## TAREA PENDIENTE
Copia de principio a fin, sin cambiar nada, el texto sobre el dualismo mente/cuerpo.

## TEXTO DEL DOCUMENTO
•••

Este es el dualismo mente/cuerpo dentro del cual se inscribía la intervención
del profesor en aquel interludio propiciado por una falla eléctrica al que
aludí con anterioridad.
Y a la cual, reitero, respondí con la posición
monista –antepuesta a la dualista- que prevalece muy mayoritariamente en los neurofilósofos
de la actualidad, a los cuales se les cataloga como neurofilósofos
naturalistas. Su tesis se puede resumir a lo siguiente: para entender cualquier
asunto relacionado con el sistema nervioso humano, no es ni será nunca
necesario recurrir a otra utilería conceptual o explicativa que no sea la
suministrada por las ciencias de la naturaleza corrientemente aceptadas. Para
los neurofilósofos inscritos en esta escuela naturalista, se trata de refutar
cualquier doctrina pluralista; muy en particular el dualismo cartesiano. “Descartes
es el principal villano a desacreditar” nos dice Arana -en "¿Existe algo así como una
explicación neuronal de la conciencia?" (2009)-.

•••

## INFORMACIÓN PROPORCIONADA

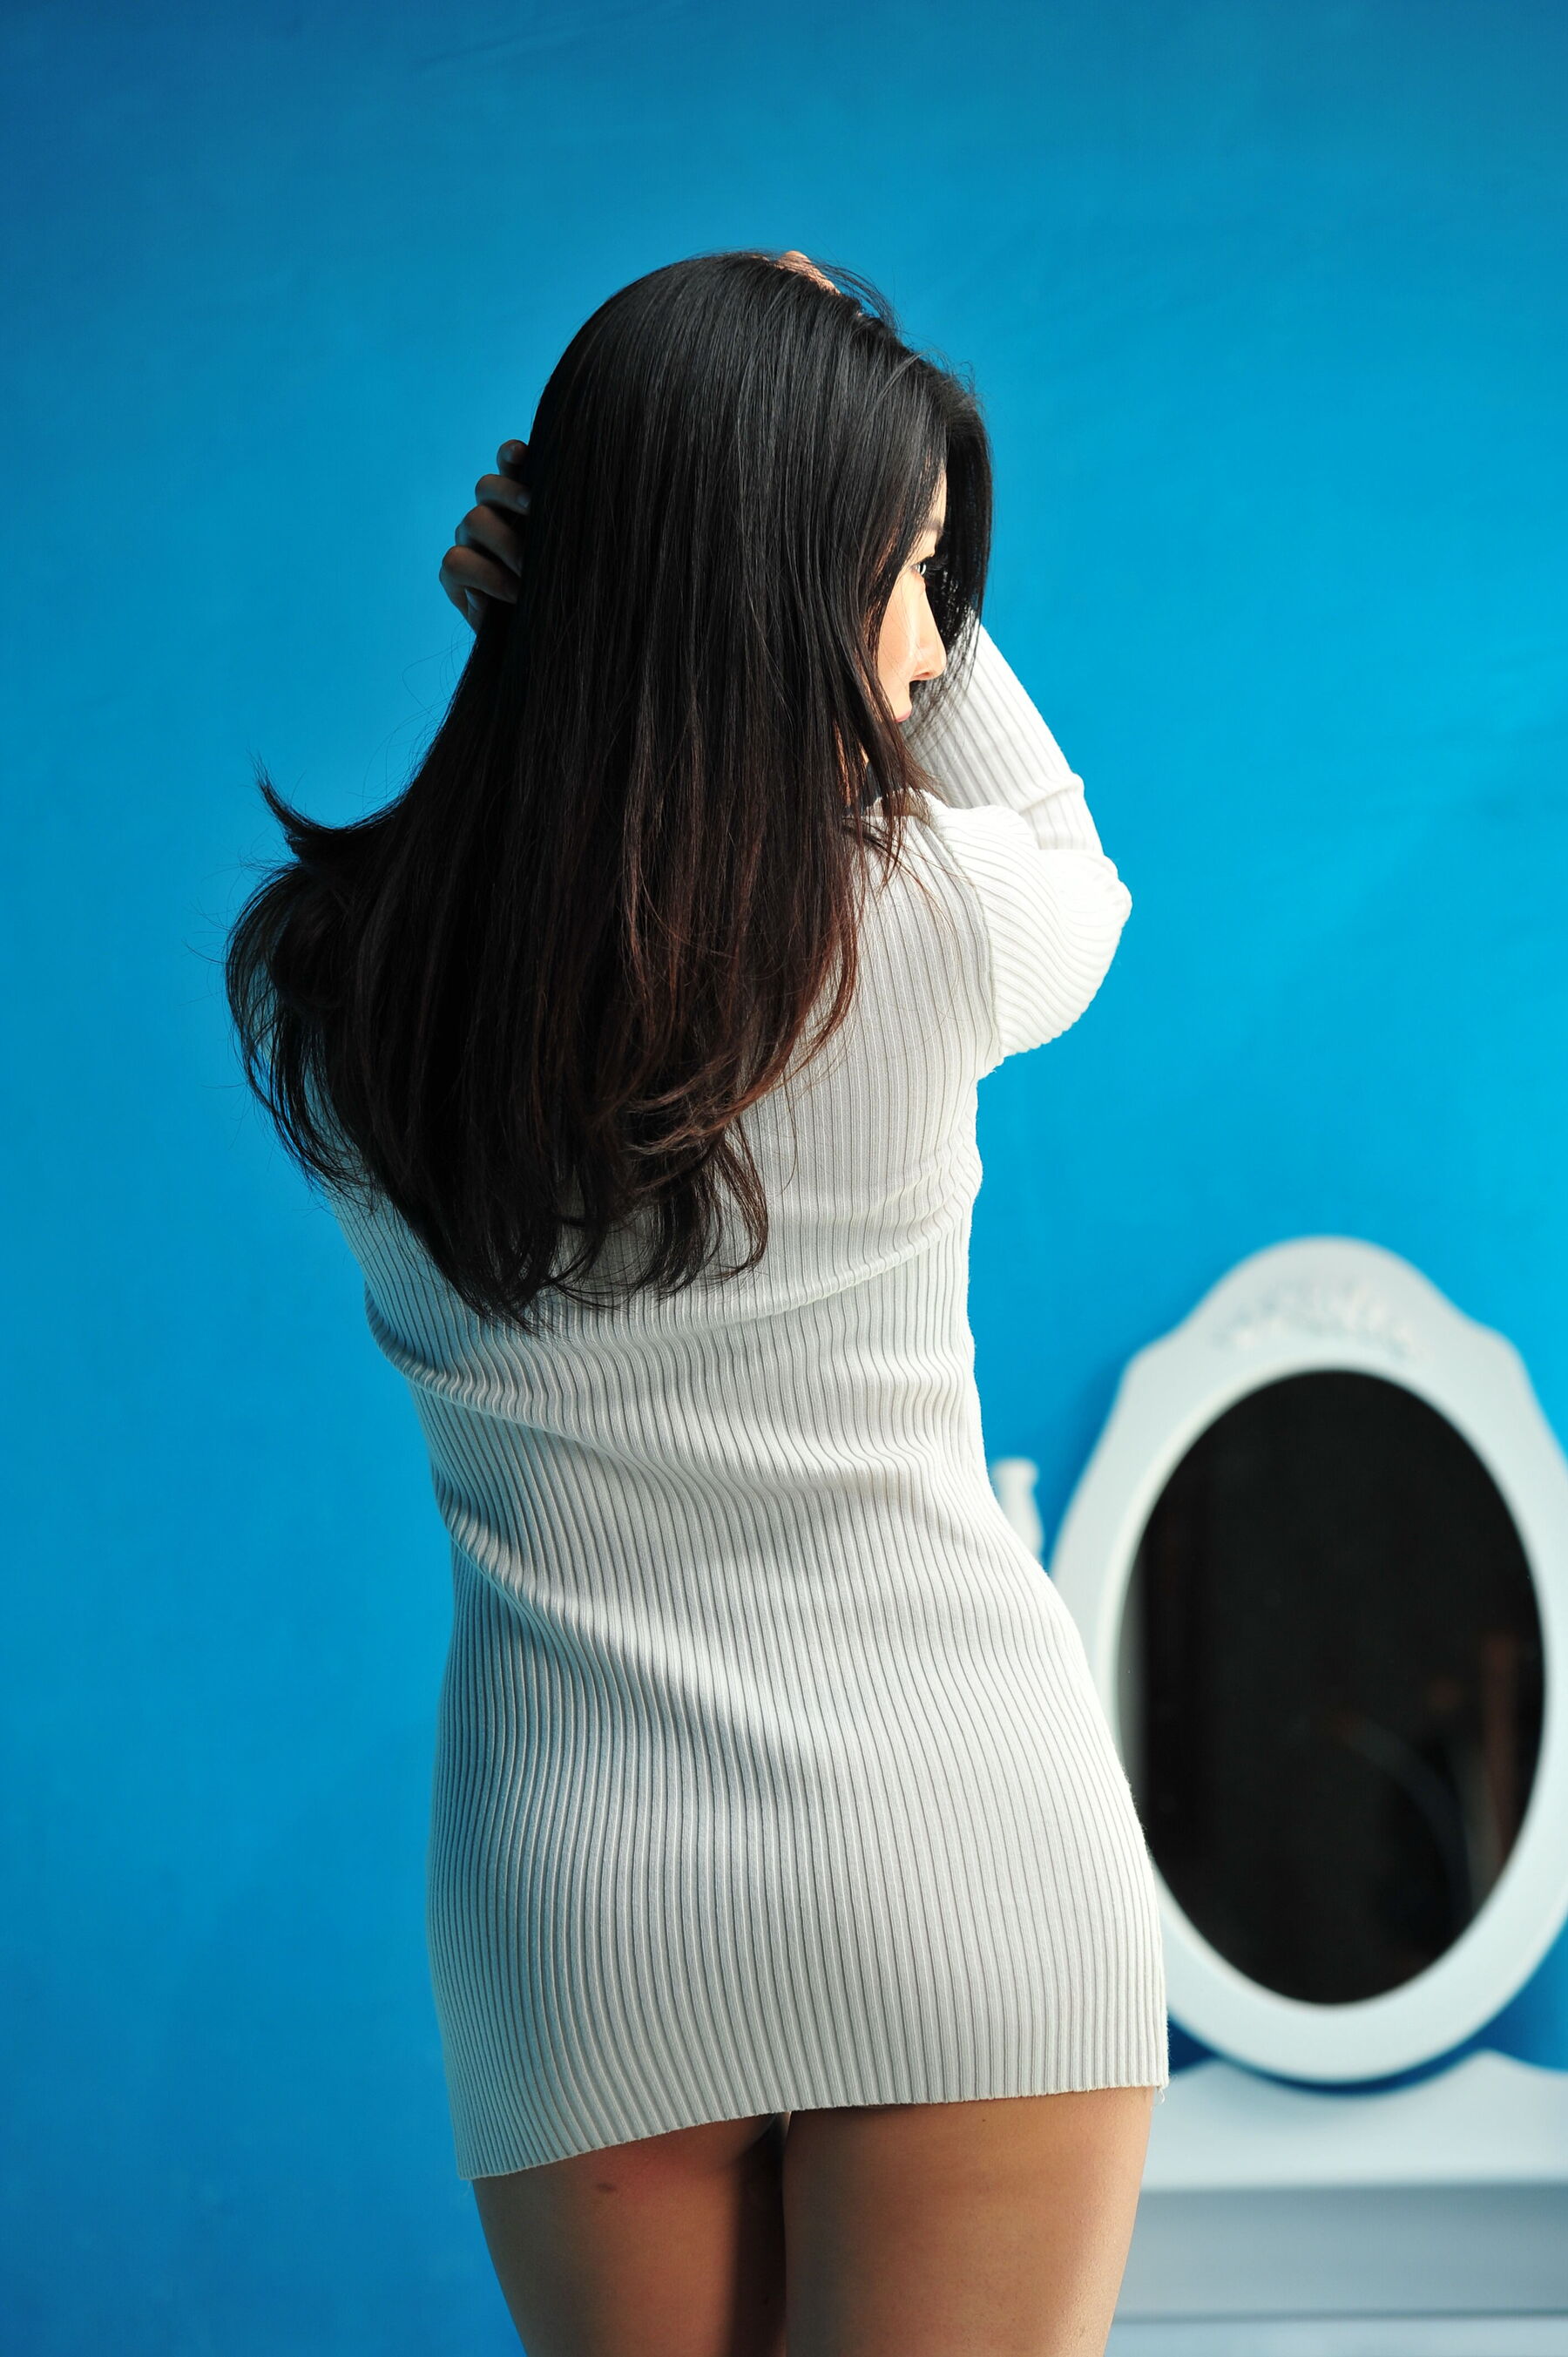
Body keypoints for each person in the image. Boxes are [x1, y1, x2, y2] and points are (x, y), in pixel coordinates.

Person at [226, 247, 1166, 2356]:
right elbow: (1072, 864)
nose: (923, 643)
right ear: (789, 590)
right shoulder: (936, 919)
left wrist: (558, 631)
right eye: (908, 578)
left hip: (581, 1890)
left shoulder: (335, 981)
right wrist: (884, 629)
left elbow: (577, 829)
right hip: (963, 1849)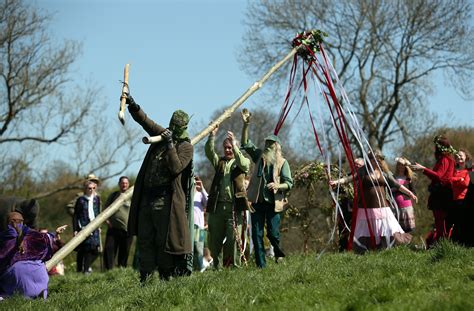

•••

## RESPUESTA ESCRITA
Este es el dualismo mente/cuerpo dentro del cual se inscribía la intervención
del profesor en aquel interludio propiciado por una falla eléctrica al que
aludí con anterioridad.
Y a la cual, reitero, respondí con la posición
monista –antepuesta a la dualista- que prevalece muy mayoritariamente en los neurofilósofos
de la actualidad, a los cuales se les cataloga como neurofilósofos
naturalistas. Su tesis se puede resumir a lo siguiente: para entender cualquier
asunto relacionado con el sistema nervioso humano, no es ni será nunca
necesario recurrir a otra utilería conceptual o explicativa que no sea la
suministrada por las ciencias de la naturaleza corrientemente aceptadas. Para
los neurofilósofos inscritos en esta escuela naturalista, se trata de refutar
cualquier doctrina pluralista; muy en particular el dualismo cartesiano. “Descartes
es el principal villano a desacreditar” nos dice Arana -en "¿Existe algo así como una
explicación neuronal de la conciencia?" (2009)-.